*Set task*. Pull out every line of the entries below that contains the word "water", and copy each one in full.

Region segmentation data:

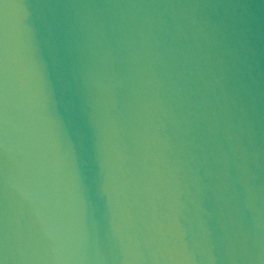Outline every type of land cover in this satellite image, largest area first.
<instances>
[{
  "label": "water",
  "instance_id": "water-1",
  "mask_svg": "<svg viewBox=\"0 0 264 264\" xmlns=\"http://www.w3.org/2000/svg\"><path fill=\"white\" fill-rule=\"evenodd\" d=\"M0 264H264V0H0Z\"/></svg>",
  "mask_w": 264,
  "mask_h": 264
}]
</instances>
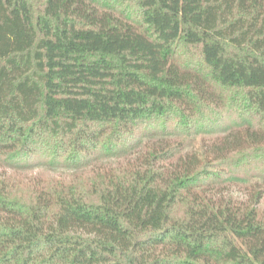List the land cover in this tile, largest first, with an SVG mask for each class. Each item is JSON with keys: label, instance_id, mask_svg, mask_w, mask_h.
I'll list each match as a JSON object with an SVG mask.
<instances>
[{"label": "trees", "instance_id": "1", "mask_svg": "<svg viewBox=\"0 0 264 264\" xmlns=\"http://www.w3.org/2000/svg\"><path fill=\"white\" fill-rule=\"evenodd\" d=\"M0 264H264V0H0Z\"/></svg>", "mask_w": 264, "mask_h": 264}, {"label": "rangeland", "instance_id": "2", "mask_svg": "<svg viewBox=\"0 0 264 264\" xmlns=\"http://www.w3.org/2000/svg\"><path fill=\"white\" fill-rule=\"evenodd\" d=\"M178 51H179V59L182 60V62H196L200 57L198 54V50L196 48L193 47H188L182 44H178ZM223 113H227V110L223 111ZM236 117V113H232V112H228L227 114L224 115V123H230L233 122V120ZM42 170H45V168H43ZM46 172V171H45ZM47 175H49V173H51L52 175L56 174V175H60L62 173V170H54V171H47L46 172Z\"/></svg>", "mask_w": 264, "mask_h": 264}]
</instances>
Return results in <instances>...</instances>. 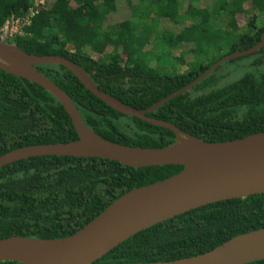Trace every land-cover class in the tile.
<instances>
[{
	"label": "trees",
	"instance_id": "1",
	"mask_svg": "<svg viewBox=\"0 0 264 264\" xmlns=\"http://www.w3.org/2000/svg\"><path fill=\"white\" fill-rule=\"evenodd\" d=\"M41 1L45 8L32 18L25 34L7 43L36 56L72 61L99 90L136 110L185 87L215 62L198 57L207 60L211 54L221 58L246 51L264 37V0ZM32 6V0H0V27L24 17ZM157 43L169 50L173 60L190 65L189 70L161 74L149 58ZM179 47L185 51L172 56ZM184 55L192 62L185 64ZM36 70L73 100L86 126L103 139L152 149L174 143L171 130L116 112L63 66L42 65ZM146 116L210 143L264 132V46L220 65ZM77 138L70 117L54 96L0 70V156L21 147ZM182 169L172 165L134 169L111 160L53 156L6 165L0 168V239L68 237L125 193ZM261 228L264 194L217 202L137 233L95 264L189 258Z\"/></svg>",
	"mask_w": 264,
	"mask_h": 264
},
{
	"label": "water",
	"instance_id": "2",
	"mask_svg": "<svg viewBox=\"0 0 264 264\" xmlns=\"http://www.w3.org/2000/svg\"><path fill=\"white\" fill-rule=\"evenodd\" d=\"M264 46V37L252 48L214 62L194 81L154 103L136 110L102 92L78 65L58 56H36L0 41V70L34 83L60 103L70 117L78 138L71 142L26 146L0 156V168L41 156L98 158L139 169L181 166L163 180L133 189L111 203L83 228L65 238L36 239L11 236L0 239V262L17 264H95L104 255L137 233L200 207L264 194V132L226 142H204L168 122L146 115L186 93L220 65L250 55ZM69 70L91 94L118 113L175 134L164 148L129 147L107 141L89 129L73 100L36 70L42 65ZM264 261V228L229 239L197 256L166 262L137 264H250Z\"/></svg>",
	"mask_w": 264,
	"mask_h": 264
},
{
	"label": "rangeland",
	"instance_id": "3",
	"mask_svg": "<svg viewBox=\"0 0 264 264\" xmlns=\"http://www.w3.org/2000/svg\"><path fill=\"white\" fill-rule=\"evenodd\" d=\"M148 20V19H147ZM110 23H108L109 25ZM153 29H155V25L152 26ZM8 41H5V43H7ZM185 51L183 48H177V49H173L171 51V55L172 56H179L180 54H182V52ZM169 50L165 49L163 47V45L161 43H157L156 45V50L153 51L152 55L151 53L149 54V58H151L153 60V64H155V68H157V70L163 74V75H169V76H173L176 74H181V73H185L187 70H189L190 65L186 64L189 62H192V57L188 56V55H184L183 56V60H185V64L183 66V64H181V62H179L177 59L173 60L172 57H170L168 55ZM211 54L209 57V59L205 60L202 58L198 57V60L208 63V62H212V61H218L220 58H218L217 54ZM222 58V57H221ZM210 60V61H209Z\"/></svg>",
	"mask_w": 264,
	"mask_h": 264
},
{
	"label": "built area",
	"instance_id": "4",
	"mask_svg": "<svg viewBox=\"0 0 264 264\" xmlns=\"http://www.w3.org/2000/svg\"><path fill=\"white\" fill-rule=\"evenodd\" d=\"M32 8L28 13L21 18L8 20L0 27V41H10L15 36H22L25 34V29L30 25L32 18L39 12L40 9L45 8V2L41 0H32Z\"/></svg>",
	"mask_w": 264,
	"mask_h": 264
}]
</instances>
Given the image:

...

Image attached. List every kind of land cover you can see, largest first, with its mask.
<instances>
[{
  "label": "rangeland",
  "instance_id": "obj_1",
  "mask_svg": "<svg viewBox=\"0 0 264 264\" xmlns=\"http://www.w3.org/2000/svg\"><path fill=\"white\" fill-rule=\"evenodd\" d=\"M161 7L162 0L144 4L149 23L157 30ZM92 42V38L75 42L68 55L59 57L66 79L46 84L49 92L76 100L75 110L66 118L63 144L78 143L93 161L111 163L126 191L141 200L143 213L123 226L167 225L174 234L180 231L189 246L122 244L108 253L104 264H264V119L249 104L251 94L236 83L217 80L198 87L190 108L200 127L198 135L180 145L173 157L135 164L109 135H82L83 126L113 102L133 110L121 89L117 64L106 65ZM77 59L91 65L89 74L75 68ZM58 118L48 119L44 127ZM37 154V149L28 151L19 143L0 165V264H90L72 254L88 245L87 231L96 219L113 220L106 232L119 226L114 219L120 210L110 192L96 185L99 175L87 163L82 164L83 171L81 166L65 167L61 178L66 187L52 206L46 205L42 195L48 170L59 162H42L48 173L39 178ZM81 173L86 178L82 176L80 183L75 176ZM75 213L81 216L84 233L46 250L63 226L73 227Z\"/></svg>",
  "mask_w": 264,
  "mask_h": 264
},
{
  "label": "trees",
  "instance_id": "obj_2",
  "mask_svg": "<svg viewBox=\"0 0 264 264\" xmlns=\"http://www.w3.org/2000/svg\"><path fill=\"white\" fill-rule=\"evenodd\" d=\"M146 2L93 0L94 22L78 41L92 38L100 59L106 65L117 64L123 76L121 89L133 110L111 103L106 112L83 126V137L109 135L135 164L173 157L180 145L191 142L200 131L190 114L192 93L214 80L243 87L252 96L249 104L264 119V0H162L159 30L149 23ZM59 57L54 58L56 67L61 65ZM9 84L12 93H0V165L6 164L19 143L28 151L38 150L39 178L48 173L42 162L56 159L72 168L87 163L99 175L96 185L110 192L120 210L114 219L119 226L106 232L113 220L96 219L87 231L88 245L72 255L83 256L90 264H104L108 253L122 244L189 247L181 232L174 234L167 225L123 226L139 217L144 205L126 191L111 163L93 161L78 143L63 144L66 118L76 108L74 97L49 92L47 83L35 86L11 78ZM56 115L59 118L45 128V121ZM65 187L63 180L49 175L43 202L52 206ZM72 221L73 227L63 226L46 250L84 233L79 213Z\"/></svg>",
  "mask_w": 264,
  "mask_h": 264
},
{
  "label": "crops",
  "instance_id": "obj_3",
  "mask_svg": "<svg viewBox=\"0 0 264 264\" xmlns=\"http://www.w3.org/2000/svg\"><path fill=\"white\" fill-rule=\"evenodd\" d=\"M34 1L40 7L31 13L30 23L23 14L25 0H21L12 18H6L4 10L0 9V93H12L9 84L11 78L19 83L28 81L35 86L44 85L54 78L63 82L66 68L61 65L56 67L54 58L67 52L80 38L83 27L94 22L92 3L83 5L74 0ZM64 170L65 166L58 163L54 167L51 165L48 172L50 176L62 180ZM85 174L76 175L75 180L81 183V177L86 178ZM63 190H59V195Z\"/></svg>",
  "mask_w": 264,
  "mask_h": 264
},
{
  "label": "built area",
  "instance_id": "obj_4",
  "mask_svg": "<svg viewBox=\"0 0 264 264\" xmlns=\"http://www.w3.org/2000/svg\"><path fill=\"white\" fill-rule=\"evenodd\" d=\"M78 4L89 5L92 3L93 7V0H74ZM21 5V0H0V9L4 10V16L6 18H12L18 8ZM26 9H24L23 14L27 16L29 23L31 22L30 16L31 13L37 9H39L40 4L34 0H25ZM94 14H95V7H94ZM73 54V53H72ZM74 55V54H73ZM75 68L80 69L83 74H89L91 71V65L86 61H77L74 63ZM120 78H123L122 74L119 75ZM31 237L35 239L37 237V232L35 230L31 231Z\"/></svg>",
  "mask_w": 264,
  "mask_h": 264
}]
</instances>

*Response*.
  "label": "water",
  "instance_id": "water-1",
	"label": "water",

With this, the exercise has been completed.